But unlike March Madness–where teams gain access only by winning their respective conferences or being selected in a competitive at-large review process–many mediocre teams get to play in football bowl games.
Just how much has the bowl system changed over the years? Only six major bowl games existed by the end of World War II–Rose, Cotton, Orange, Sugar, Sun, and Gator–and that number didn’t grow significantly over the ensuing decades. By the end of the 1960s, only nine major bowl games existed (the original six plus Bluebonnet, Liberty, and Peach), with eighteen major teams playing. It meant that several Top 20 teams did not play in bowl games. In 1969-70, for example, five Top 20 teams with a combined record of 40-7-2 did not participate in postseason play.
That outcome is unimaginable today.

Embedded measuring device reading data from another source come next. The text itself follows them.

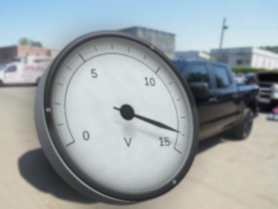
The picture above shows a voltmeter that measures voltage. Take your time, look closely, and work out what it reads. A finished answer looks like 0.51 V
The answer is 14 V
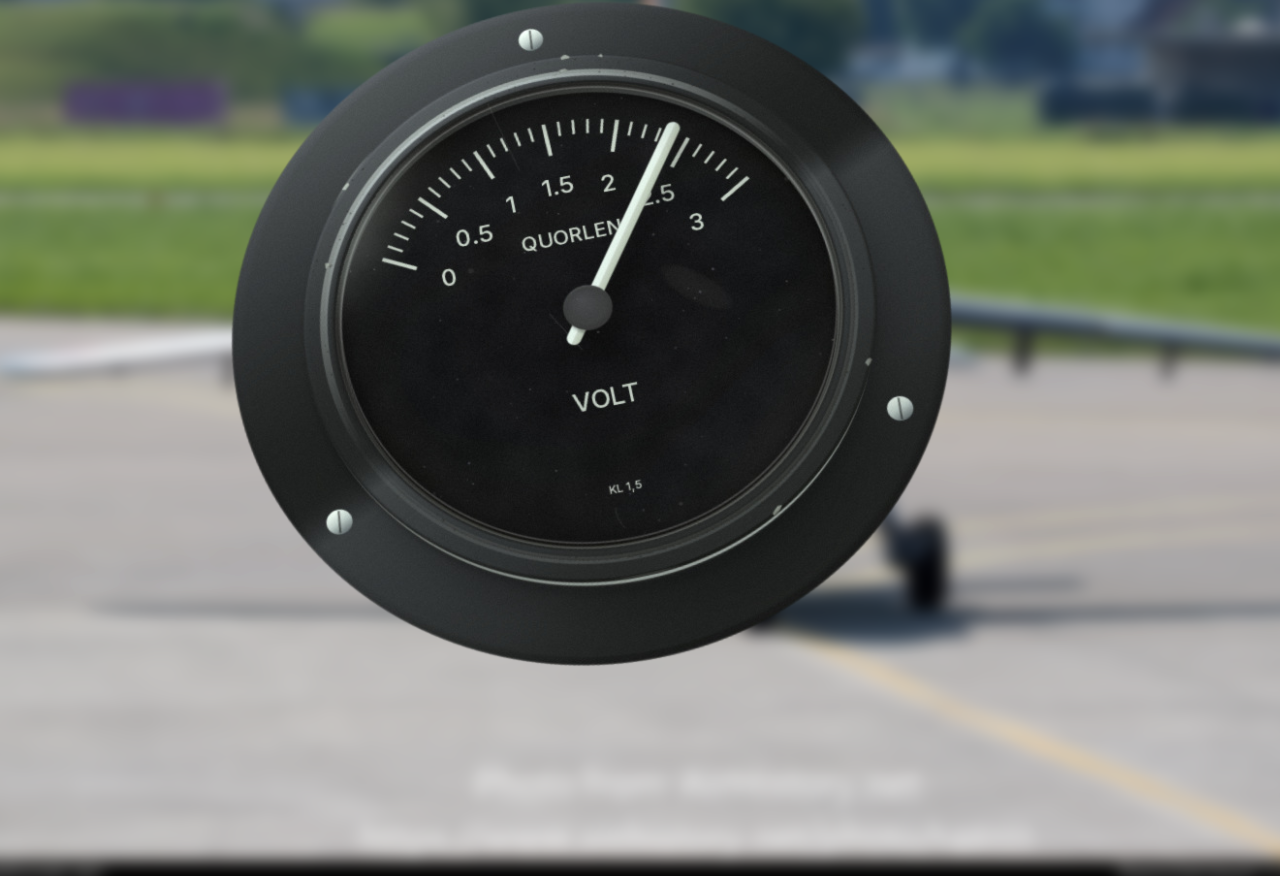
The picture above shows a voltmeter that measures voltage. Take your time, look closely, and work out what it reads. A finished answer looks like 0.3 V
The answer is 2.4 V
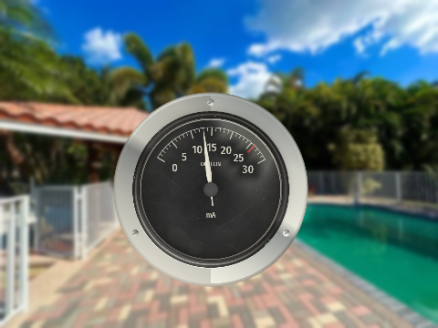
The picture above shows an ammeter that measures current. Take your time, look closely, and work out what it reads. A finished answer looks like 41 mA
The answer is 13 mA
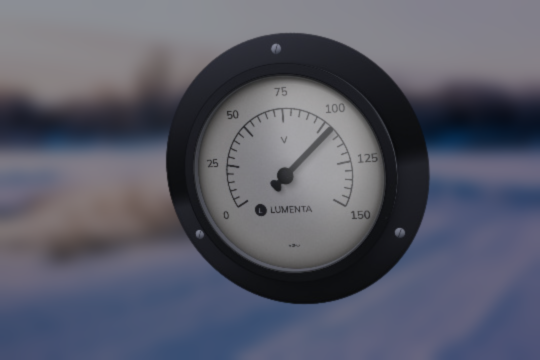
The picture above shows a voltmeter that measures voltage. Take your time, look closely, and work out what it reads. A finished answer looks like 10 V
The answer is 105 V
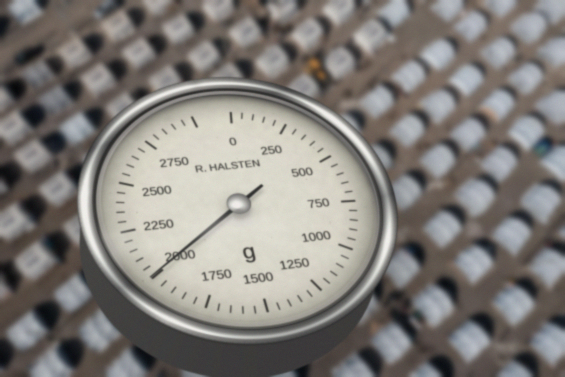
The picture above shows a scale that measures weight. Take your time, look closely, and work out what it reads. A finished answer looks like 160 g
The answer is 2000 g
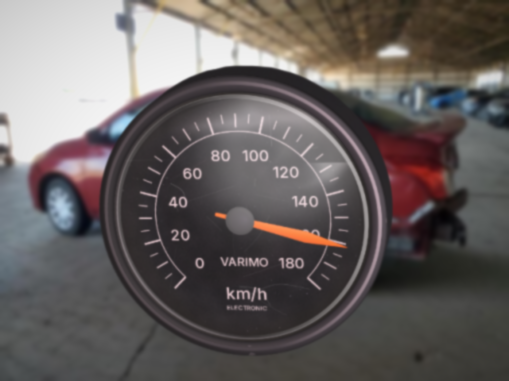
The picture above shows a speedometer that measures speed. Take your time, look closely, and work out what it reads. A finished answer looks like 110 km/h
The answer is 160 km/h
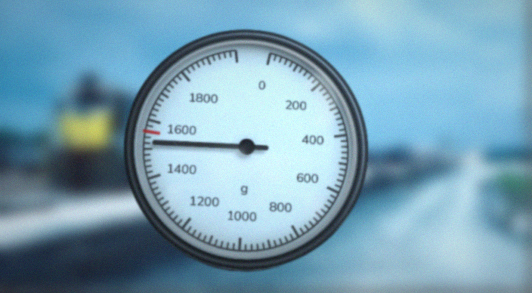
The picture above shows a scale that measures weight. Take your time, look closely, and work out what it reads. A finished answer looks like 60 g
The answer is 1520 g
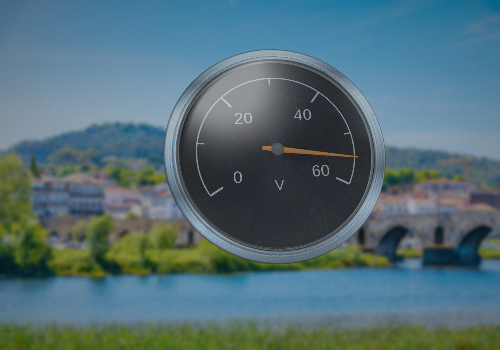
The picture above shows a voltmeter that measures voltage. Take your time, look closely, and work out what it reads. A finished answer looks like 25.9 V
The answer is 55 V
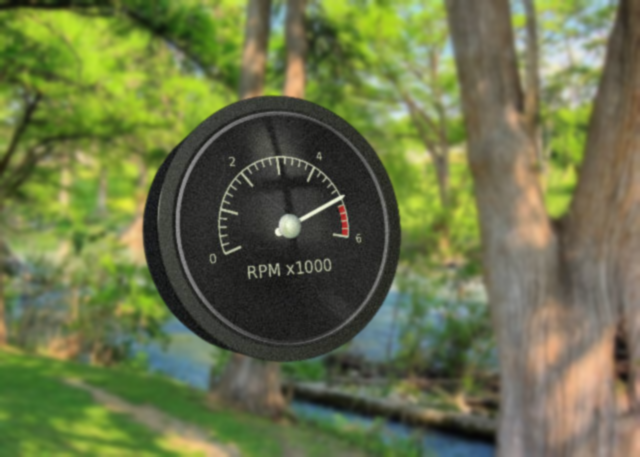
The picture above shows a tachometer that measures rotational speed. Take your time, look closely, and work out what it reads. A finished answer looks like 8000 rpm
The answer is 5000 rpm
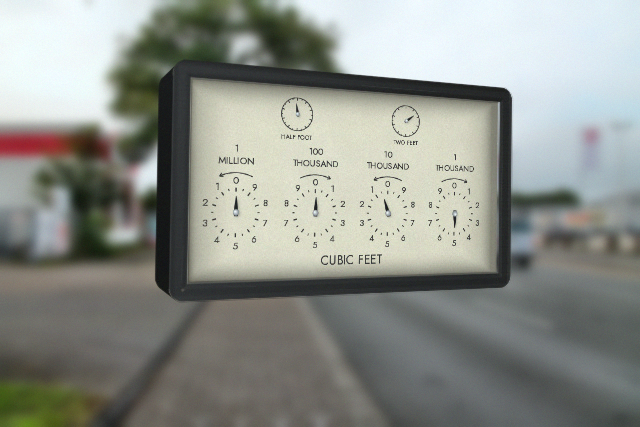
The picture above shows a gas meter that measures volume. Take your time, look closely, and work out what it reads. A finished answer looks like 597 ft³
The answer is 500 ft³
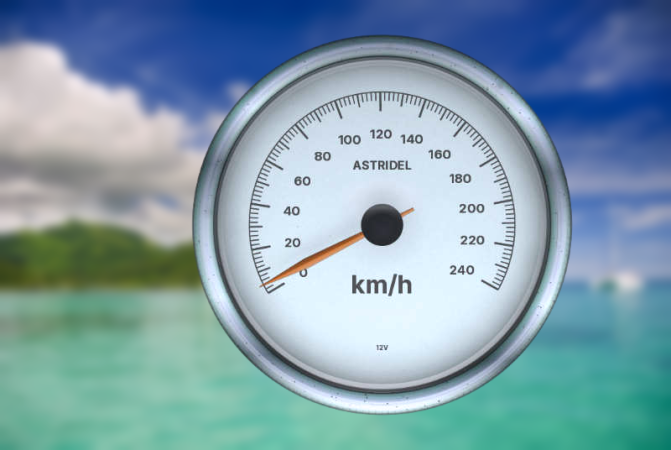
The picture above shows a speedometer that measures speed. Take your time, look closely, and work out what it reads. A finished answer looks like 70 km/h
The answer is 4 km/h
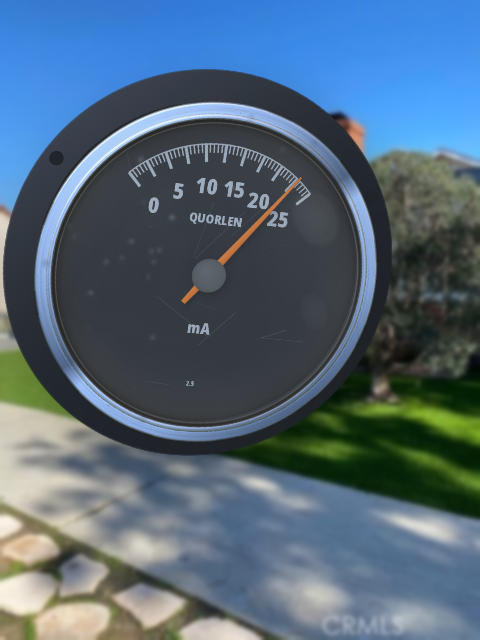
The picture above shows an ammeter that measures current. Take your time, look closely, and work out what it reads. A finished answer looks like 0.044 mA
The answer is 22.5 mA
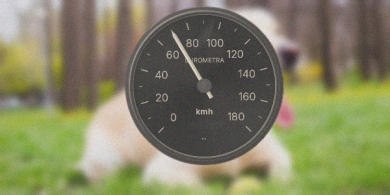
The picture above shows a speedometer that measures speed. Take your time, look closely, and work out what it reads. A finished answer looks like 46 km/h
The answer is 70 km/h
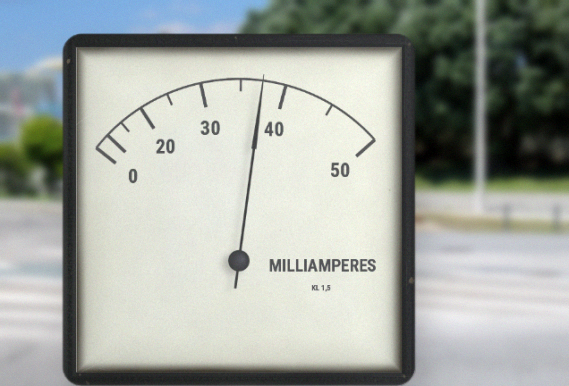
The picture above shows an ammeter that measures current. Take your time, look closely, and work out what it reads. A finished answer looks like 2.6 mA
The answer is 37.5 mA
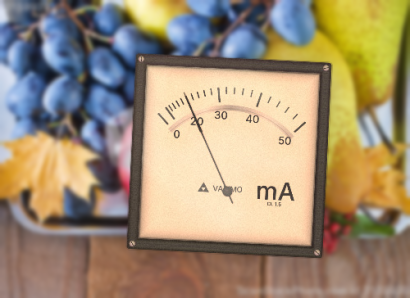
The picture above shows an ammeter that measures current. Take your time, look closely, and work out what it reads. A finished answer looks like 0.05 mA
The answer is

How so?
The 2022-23 college football postseason included forty-three bowl games with over eighty teams playing, and more than a few teams received bowl bids after completing six-win/six-loss seasons. A number of those teams lost bowl games this year, which means they ended the year with sub-.500 records. Eleven teams fit that category, finishing the 2022 season with 6-7 records–Connecticut, Miami (OH), Florida, Baylor, Louisiana, Missouri, Bowling Green, Georgia Southern, Utah State, Kansas, and Oklahoma. A twelfth bowl participant, Rice, finished the year with an astonishing 5-8 record.
Bottom line? The bowl system has changed dramatically in quantity and quality over the years—not by a little, but by a lot. What happened? There are two reasons. One is sociological, the other a matter of economics, and the two are connected. Sociologists have written extensively about a dynamic called goal displacement. That happens when an original objective or mission is displaced in favor of something different. In this case, college football displaced the goal of rewarding a few teams for excellence with (and this is where the economics comes in) … drumroll, please … turning the system into a big-money industry.
Today’s bowl system is brought to us by ESPN (the king of the bowls) and a slew of corporate sponsors, including Duke’s Mayonnaise, Barstool Sports, Duluth Trading, Tony the Tiger/Kellogg’s, Union Home Mortgage, SERVEPRO, and Quick Lane. Jimmy Kimmel even has a bowl sponsored by Stifel (whatever that is). The system exists today because of the intersection of the networks needing sports content, corporate sponsors willing to put cash on the line, getting all-in buy-in from local businesses that benefit from bowl week business, viewers (us) willing to eyeball games, and universities and conferences needing bowl payouts. Sports betting companies are another ingredient in the mix, and we’ll get to that later.
What’s interesting is that sustaining the industry does not require large numbers of fans to attend games. That’s because the industry is a media creation. It requires America’s insatiable national appetite for college football (check) … with consumers (fans) willing to watch teams they do not generally follow (check) … and who aren’t turned off by “uneven” quality of play (check). So gobs of fans watch Eastern Michigan vs. San Jose State, Western Kentucky vs. South Alabama, and Ohio U. v. Wyoming. We get our fix because it’s still football, after all.
Is America so football-mad that fans will continue watching mediocre teams play in bowl games that don’t have a lot of meaning? I don’t think there’s any question that the answer is yes. One reason has nothing to do with the quality of play. Instead, it’s about the emergence and expansion of the college sports betting industry. The ease of placing bets–and the constant search for games to bet on–compels interest in games that otherwise wouldn’t garner much interest. Indeed, an increasing number of universities are forming partnerships with betting platforms and encouraging their fans (including students) to download and place bets using a promoted sports betting service.
College football bowl access was overly restrictive decades ago, and today it has morphed in the opposite direction. Neither option serves college football well, but given how markets rule the world, don’t expect significant change anytime soon. Where there is a market, there is a way.